The Lumina Foundation has announced a new strategic plan, identifying two broad areas of action that it will pursue in order to help the nation increase the number of college graduates.
First, the foundation will seek to spur communities, employers, state and local lawmakers, and higher-education leaders to adopt specific goals and actions to increase the number of students who earn postsecondary credentials.
Second, Lumina will help colleges and states develop new business and finance models that will lead to higher levels of college attainment.
Jamie P. Merisotis, the group’s president, described the new strategic plan, announced on Wednesday, as a refinement of the foundation’s tactics rather than a change of direction—another step in the organization’s long-term shift away from awarding grants as part of its mission and toward its goal of increasing the percentage of Americans who hold “high-quality degrees and credentials” to 60 percent by 2025. The foundation set that goal in its 2009 strategic plan.
The new four-year plan represents something of a victory for Lumina, which has become the biggest foundation focused exclusively on student success in college. In large part, the nation’s policy makers have embraced the goal of increasing college attainment, said Dewayne Matthews, Lumina’s vice president for policy and strategy. Thirty-seven states have set their own college-completion goals, many with the help of Lumina or groups that have received support from Lumina, such as Complete College America.
And there has been some success in improving college-completion levels. The national college-attainment rate for adults ages 25 to 64 increased from 37.9 percent in 2008 to 38.3 percent in 2010, the most recent year for which data are available.
More promising, say Lumina officials, is the attainment rate for young adults, ages 25 to 34, which is more than 39 percent.
While the improvements in college completion are small, what the foundation can provide now is more “leadership philanthropy” through expertise and guidance on ways to reach the organization’s goal, said Mr. Merisotis.
The new strategic plan does not mean that Lumina will abandon its previous programs, such as the Degree Qualification Profile, which is meant to set standards for what students should learn at the associate-, bachelor’s-, and master’s-degree levels. In fact, such a program might well need to be expanded to include certificate programs, Mr. Merisotis said.
To bolster its policy bench, Lumina has hired two experts here to advise on state and federal practices. Julie R. Peller, who is now deputy staff director for the U.S. House of Representatives’ Committee on Education and the Workforce, will be the foundation’s strategy director of federal policy.

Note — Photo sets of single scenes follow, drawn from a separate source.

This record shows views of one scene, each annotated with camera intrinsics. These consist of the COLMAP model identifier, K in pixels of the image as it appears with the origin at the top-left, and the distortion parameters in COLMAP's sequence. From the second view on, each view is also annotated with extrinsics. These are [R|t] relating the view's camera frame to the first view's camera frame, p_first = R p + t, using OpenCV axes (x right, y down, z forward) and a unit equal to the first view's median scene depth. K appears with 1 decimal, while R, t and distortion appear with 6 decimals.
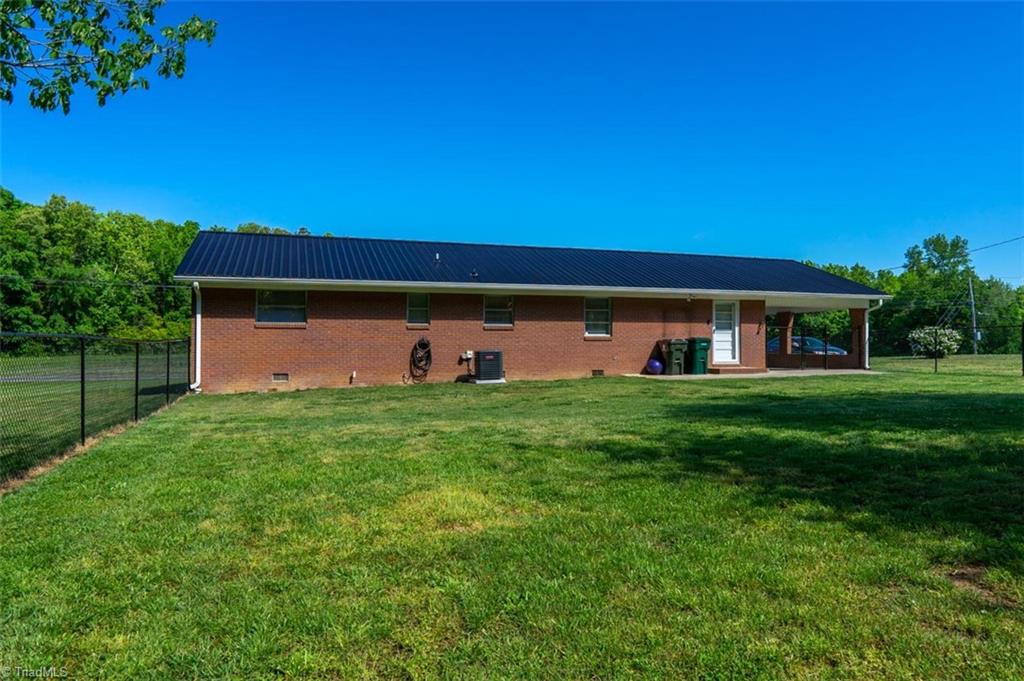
lens RADIAL K [[707.2, 0, 514.1], [0, 707.2, 337.3], [0, 0, 1]] dist [-0.003949, -0.001670]
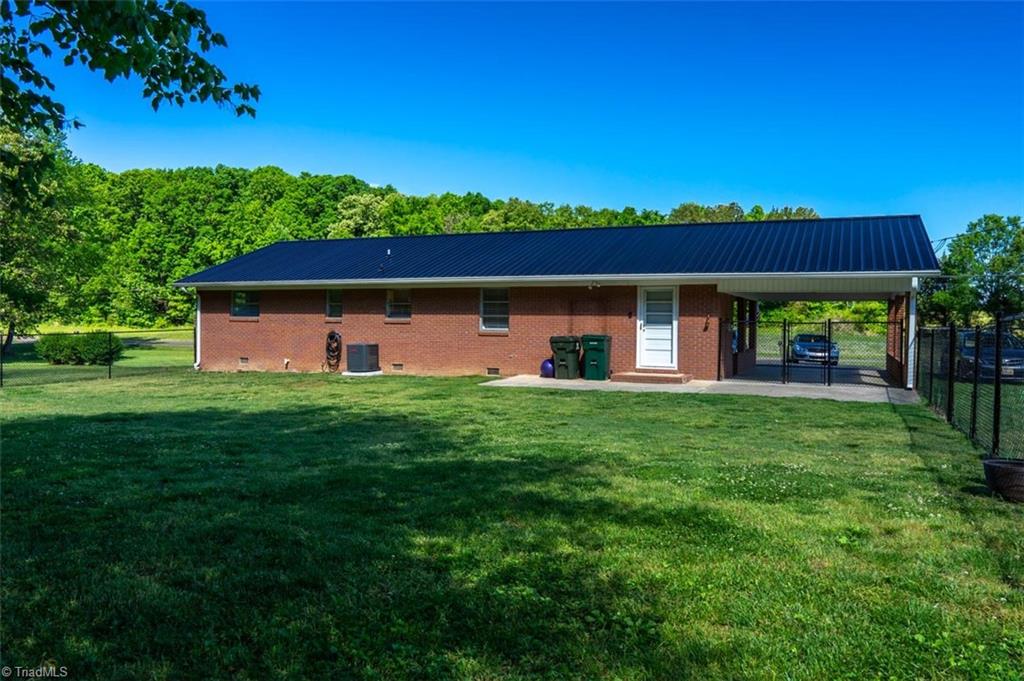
lens RADIAL K [[707.2, 0, 514.1], [0, 707.2, 337.3], [0, 0, 1]] dist [-0.003949, -0.001670]
pose [[0.740563, 0.015683, -0.671804, 0.741514], [-0.012135, 0.999877, 0.009965, -0.002634], [0.671877, 0.000773, 0.740662, 0.345275]]
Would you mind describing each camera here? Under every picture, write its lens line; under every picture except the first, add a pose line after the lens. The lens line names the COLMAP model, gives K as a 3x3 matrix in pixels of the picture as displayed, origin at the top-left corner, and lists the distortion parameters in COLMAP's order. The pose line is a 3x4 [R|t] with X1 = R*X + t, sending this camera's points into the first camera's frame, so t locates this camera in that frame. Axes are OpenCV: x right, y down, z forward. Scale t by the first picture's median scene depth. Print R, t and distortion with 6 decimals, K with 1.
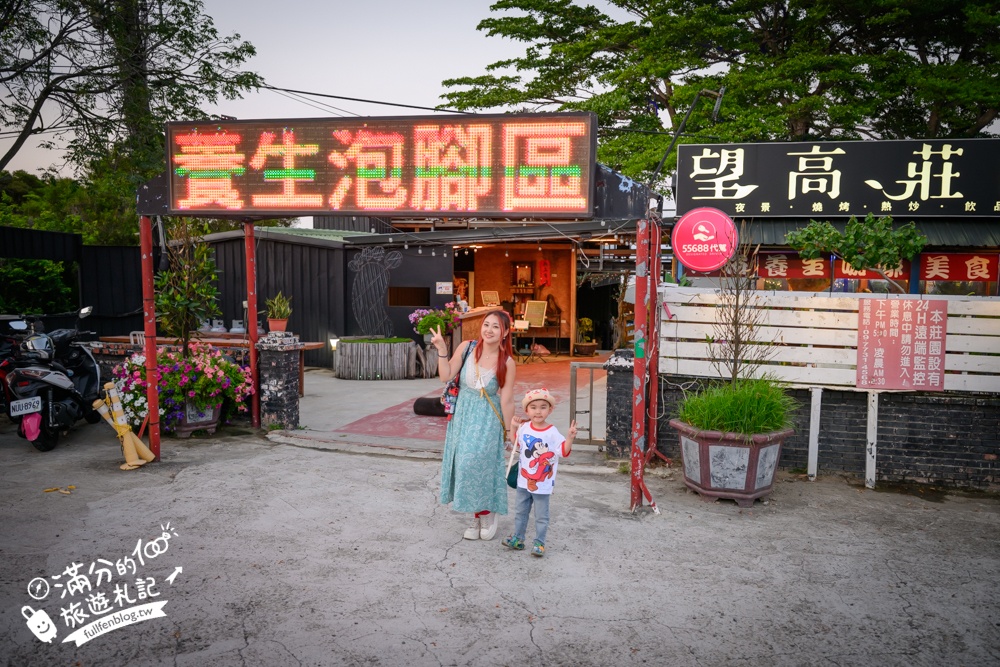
lens RADIAL K [[813.2, 0, 498.5], [0, 813.2, 335.2], [0, 0, 1]] dist [0.001949, -0.000842]
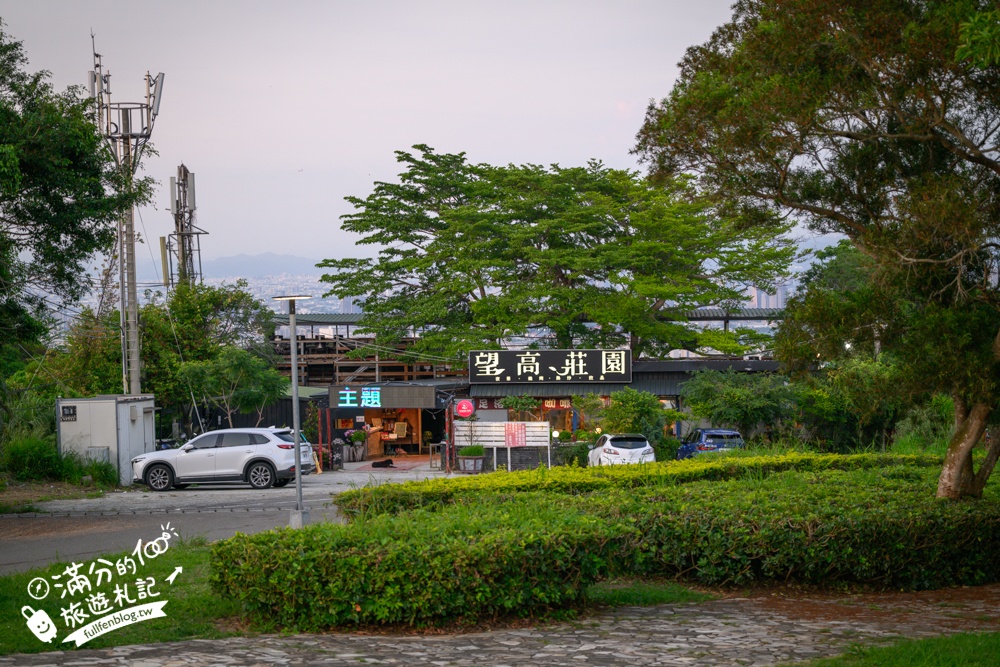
lens RADIAL K [[1988.5, 0, 498.3], [0, 1988.5, 335.0], [0, 0, 1]] dist [0.002432, 0.000000]
pose [[0.986537, -0.027615, 0.161188, -0.592206], [0.039177, 0.996847, -0.069000, 0.101568], [-0.158775, 0.074386, 0.984509, -4.502000]]
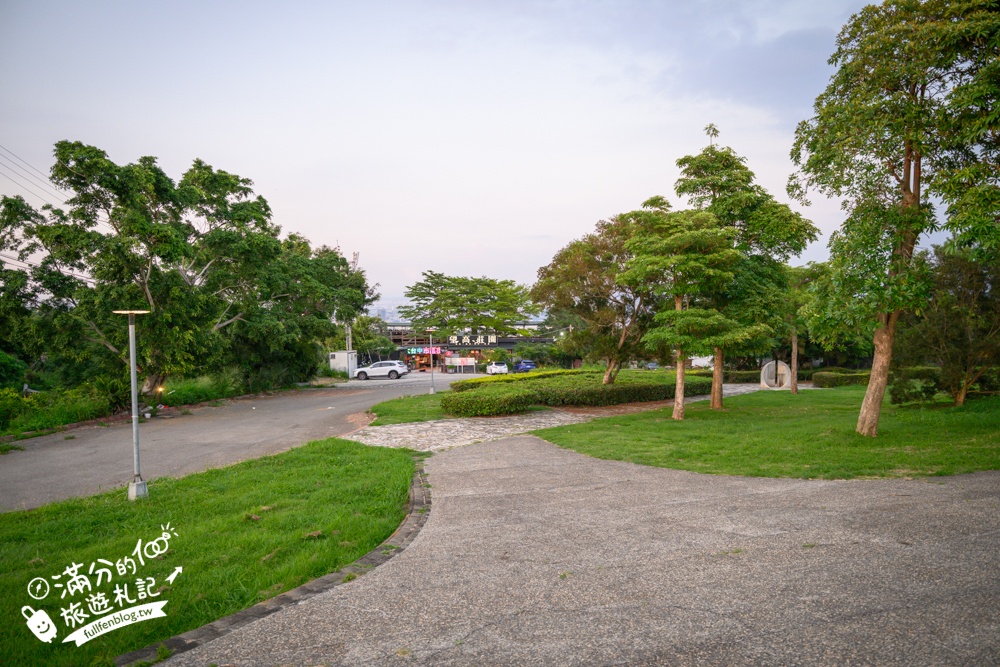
lens RADIAL K [[678.1, 0, 502.9], [0, 678.1, 328.9], [0, 0, 1]] dist [-0.003996, 0.000956]
pose [[0.964090, -0.027496, 0.264149, -0.923419], [0.043676, 0.997499, -0.055577, 0.061322], [-0.261960, 0.065118, 0.962879, -5.084592]]
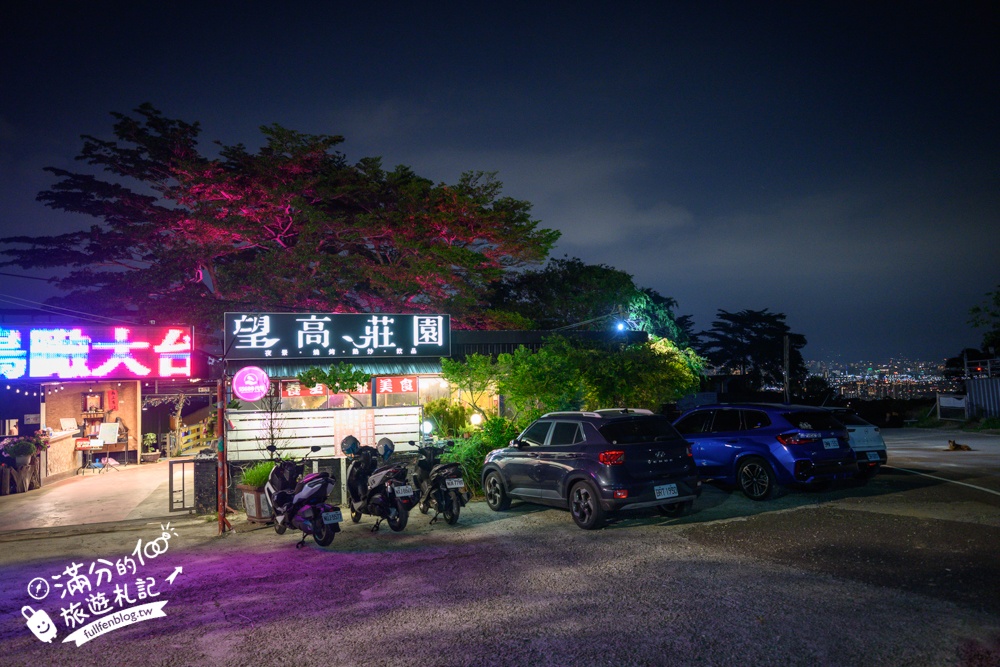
lens RADIAL K [[678.1, 0, 507.9], [0, 678.1, 333.9], [0, 0, 1]] dist [-0.003996, 0.000956]
pose [[0.807561, -0.002128, 0.589780, -0.100763], [0.089487, 0.988858, -0.118964, 0.002240], [-0.582956, 0.148848, 0.798753, -0.320481]]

Zakiya Smith, formerly a senior policy adviser at the White House’s Domestic Policy Council, will be Lumina’s strategy director for student financial support, which includes both federal and state policies. It was previously reported that Ms. Smith had accepted a position with the Center for American Progress.
The new employees are not an indication that Lumina is seeking to establish itself as a lobbying force on Capitol Hill, said Mr. Merisotis.